Virgin Galactic Holdings is contracting with Boeing Co.‘s Aurora Flight Sciences to design and build two motherships, twin-hulled flying machines that carry its passenger spaceships to about 50,000 feet and release them to travel into space.
Aurora will immediately begin development of the next generation of air-launch carriers for Virgin Galactic, according to a statement late Wednesday. The first of the vehicles is expected to enter service in 2025, the same year Virgin Galactic plans to begin revenue flights of its new, more durable Delta-class spaceship.
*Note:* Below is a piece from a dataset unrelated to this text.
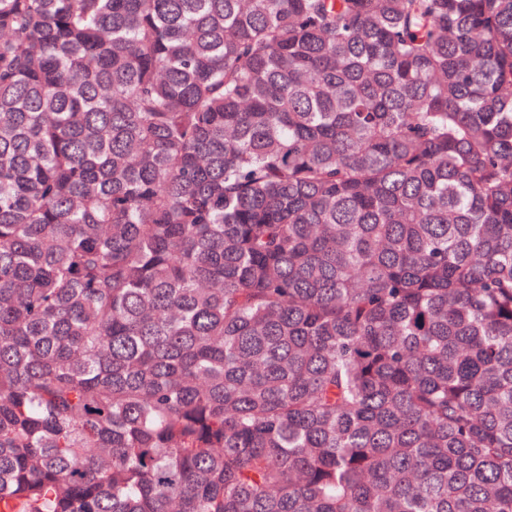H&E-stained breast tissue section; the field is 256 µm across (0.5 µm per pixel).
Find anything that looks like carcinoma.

The space tourism company, founded by entrepreneur Richard Branson, still sees its next commercial flight coming in the first quarter of 2023, after it completes a structural overhaul of its existing carrier plane, VMS Eve. The vehicle requires new horizontal stabilizers and a redesigned pylon to carry the spaceships to their drop altitude.
Virgin Galactic targets flying up to 200 launches a year with the new motherships. Aurora plans to manufacture the aircraft at its plants in Mississippi and West Virginia before shipping them to a Virgin Galactic facility in California for final assembly. Boeing acquired Aurora, a leading designer of high-altitude and autonomous vehicles, in 2017.
Virgin Galactic shares climbed 4.7% at 5:13 p.m. after regular trading in New York. The stock has fallen 52% this year through Wednesday’s close.